>>

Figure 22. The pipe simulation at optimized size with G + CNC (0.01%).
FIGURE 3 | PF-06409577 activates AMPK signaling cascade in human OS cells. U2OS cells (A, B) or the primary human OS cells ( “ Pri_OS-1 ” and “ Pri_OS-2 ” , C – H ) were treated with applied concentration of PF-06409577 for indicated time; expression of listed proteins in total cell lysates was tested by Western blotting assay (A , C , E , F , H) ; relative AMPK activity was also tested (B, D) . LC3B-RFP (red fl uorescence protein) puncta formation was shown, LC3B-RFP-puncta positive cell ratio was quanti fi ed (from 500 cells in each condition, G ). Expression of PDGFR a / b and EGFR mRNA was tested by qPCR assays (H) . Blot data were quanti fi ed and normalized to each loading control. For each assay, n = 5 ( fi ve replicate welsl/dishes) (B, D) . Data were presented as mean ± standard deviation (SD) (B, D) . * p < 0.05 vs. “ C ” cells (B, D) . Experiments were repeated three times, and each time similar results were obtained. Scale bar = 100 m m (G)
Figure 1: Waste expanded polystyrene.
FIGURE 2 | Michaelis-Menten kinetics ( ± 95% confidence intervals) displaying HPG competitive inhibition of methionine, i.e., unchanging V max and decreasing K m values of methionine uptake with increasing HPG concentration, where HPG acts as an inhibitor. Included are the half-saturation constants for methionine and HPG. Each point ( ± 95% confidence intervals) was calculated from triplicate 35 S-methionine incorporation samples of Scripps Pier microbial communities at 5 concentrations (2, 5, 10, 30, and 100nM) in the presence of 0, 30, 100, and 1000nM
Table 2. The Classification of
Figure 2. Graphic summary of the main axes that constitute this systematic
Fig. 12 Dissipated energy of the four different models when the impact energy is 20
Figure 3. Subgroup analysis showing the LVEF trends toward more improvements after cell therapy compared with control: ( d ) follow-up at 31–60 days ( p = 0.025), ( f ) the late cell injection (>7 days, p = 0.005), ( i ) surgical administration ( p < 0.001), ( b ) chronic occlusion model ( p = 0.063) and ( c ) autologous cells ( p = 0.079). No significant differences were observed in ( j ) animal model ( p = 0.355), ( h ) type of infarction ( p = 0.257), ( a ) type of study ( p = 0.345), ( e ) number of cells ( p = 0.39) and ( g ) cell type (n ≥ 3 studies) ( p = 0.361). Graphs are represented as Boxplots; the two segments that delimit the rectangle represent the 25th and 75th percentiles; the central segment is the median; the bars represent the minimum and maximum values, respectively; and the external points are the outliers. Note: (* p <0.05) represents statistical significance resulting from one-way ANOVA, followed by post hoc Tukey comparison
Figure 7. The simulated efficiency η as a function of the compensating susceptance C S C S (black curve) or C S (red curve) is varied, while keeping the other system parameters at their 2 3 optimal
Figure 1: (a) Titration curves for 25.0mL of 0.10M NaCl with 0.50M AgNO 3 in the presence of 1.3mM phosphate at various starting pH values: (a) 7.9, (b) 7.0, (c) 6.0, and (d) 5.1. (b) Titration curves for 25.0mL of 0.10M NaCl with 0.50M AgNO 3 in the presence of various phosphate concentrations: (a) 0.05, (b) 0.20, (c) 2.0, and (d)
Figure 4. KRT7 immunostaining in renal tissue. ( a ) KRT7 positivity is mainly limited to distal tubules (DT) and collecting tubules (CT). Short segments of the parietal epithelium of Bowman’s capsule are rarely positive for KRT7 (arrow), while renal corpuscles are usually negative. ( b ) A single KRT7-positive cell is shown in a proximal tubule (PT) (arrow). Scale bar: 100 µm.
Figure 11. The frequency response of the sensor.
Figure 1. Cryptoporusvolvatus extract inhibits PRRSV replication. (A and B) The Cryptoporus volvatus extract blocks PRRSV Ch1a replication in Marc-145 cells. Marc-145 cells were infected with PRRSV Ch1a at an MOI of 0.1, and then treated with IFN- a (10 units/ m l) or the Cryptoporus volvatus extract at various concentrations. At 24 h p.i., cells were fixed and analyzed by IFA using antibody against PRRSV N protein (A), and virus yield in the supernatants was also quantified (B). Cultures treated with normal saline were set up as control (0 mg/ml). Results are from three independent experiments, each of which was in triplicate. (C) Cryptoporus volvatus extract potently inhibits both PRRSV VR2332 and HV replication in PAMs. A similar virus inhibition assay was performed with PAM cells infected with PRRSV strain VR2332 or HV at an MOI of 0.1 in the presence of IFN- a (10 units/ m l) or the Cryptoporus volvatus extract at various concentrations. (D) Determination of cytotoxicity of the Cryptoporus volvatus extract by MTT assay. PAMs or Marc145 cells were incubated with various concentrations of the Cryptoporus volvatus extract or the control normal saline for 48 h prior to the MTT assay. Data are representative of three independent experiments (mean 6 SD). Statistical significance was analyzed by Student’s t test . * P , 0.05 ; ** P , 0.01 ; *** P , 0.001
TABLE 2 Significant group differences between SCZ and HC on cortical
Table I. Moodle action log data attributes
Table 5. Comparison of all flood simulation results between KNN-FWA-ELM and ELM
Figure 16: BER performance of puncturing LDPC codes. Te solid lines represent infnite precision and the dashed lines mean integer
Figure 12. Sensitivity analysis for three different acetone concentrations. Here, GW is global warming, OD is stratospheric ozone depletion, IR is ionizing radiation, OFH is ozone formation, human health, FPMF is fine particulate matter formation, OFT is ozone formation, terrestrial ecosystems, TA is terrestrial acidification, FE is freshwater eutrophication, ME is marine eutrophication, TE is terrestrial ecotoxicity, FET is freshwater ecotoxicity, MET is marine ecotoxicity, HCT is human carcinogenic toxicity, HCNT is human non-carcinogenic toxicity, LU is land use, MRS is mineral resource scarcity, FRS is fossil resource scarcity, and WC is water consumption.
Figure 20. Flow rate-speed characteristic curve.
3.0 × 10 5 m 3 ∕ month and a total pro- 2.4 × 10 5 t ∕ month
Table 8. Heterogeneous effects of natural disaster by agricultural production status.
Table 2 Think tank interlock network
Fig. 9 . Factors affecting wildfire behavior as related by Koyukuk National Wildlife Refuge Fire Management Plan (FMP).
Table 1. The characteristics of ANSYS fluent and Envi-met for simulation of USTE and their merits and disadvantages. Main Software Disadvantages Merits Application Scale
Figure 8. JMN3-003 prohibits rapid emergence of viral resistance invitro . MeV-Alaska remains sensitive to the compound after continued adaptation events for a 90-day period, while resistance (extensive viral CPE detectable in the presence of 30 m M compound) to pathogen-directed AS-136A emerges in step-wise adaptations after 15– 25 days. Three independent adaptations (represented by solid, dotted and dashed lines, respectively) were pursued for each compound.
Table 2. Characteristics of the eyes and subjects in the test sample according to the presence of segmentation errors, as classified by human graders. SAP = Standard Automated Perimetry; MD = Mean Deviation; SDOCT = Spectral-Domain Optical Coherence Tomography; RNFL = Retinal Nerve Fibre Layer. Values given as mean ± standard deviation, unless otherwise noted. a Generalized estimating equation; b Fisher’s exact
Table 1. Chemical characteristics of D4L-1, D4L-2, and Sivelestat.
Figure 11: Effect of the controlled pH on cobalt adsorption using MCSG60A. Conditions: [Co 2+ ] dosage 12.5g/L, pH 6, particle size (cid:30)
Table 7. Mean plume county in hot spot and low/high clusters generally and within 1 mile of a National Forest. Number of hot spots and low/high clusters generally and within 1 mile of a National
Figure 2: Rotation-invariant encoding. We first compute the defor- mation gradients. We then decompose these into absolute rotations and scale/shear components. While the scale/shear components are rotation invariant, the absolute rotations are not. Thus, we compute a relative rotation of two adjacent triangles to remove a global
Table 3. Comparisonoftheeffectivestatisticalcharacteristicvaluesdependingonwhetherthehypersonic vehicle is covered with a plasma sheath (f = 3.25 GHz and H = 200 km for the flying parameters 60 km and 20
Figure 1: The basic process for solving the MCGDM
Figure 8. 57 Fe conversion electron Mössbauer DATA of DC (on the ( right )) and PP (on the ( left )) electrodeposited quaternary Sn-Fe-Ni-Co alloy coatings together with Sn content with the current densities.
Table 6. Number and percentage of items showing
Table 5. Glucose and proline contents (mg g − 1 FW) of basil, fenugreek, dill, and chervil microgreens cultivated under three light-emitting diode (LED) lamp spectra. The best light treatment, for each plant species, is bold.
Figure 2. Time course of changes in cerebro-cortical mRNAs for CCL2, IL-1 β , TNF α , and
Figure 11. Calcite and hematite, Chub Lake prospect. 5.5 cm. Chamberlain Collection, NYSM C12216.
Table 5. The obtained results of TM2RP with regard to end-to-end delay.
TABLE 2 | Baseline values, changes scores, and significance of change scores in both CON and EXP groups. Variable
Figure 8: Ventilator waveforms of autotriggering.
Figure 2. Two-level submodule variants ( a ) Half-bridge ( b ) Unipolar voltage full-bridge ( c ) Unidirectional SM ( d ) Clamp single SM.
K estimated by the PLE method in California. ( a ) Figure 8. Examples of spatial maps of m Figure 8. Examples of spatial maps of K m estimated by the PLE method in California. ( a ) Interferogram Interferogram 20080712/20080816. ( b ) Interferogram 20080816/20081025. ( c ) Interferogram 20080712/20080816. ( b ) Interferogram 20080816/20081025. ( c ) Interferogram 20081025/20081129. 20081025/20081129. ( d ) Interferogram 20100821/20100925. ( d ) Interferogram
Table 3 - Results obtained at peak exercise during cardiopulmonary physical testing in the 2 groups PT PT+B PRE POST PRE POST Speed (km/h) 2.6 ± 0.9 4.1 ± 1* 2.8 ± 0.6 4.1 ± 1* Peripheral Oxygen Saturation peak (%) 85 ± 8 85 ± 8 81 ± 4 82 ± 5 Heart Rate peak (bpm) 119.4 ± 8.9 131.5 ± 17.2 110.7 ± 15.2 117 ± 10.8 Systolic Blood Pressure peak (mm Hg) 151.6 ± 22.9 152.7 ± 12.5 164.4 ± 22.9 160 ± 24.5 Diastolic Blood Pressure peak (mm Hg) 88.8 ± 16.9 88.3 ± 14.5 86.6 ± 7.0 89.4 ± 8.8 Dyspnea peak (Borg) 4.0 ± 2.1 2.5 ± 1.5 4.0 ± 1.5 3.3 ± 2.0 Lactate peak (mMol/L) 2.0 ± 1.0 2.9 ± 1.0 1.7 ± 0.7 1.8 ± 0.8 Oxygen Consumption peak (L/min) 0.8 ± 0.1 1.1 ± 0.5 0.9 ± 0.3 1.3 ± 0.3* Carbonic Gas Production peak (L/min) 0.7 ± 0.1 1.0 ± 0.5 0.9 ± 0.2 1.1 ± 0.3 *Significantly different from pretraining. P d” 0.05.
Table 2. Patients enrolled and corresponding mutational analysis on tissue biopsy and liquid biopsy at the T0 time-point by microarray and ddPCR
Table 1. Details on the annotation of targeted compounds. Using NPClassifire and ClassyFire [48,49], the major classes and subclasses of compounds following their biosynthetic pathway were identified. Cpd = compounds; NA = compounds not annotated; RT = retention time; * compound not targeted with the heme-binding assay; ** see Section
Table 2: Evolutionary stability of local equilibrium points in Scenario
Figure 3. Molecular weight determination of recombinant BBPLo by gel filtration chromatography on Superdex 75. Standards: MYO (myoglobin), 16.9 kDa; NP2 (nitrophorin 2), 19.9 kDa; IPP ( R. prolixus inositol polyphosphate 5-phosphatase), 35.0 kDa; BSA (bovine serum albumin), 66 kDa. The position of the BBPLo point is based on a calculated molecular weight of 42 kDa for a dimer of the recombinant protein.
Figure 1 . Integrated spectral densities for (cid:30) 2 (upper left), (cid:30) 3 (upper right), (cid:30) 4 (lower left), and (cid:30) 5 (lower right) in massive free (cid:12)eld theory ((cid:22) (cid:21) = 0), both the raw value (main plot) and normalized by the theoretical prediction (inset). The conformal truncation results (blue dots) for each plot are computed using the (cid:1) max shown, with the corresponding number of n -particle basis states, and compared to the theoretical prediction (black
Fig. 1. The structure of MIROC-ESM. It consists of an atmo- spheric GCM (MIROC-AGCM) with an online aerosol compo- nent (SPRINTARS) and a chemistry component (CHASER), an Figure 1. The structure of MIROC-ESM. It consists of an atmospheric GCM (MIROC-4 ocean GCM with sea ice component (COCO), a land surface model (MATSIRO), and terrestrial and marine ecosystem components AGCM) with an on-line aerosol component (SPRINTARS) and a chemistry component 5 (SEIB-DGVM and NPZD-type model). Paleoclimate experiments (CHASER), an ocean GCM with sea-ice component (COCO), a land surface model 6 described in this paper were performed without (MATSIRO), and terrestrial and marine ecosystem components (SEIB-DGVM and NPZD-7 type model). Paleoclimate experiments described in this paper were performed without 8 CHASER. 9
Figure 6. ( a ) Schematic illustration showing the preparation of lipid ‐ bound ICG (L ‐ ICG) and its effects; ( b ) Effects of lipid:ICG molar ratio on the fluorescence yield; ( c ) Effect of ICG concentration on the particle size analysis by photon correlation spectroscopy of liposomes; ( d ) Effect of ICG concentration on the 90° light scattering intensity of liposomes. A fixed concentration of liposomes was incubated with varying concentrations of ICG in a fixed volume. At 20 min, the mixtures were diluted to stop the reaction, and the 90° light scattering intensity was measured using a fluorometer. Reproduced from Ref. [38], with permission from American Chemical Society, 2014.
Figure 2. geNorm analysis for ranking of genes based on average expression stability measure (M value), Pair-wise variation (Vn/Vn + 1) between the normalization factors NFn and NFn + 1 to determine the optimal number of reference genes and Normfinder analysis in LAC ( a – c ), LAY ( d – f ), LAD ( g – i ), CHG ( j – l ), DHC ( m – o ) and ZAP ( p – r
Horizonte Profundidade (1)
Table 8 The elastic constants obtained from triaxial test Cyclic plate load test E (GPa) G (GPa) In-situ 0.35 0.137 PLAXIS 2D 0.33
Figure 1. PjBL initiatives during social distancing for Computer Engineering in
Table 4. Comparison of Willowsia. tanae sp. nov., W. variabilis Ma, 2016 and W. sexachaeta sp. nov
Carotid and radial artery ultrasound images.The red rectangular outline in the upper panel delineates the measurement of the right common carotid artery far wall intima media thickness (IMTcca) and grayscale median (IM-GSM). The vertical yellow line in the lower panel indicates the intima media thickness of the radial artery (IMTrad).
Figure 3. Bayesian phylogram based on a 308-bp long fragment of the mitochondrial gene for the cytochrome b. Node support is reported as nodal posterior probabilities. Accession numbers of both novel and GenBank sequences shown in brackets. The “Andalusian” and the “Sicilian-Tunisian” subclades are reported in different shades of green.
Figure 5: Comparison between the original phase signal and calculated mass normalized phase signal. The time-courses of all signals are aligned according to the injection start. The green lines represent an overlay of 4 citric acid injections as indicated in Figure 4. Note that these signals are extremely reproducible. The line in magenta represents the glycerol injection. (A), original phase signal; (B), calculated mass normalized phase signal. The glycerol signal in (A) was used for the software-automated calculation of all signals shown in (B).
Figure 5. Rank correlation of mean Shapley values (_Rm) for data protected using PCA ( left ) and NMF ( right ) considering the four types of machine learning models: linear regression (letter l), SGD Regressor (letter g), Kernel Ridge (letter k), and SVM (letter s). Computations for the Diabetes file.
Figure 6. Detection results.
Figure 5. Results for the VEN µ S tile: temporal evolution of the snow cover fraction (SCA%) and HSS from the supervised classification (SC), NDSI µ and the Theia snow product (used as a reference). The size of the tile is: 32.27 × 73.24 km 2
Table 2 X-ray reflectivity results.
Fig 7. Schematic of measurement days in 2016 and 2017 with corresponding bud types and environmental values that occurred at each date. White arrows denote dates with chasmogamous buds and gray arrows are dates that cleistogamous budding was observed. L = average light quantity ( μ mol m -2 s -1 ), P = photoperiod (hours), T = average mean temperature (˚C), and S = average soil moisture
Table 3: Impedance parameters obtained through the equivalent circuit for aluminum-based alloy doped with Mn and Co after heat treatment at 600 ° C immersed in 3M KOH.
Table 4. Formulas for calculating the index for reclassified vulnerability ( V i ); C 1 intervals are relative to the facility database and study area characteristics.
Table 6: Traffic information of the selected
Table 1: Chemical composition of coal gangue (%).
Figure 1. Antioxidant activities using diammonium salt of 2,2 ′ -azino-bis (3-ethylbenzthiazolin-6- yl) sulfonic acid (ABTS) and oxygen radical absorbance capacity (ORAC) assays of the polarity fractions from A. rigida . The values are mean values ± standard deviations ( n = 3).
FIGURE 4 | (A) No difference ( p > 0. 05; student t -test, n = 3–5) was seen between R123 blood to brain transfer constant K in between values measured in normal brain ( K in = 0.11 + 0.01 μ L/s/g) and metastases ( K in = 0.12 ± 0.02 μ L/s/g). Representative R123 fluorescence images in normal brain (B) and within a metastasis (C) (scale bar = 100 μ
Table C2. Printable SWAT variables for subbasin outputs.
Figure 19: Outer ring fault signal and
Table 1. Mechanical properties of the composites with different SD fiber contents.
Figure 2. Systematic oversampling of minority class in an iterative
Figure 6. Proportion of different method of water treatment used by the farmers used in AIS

<<

EXERCISE BRIEF:
How many lines of these records include the word "alloy"? Only the number should be written.

SOLVED PROBLEM:
2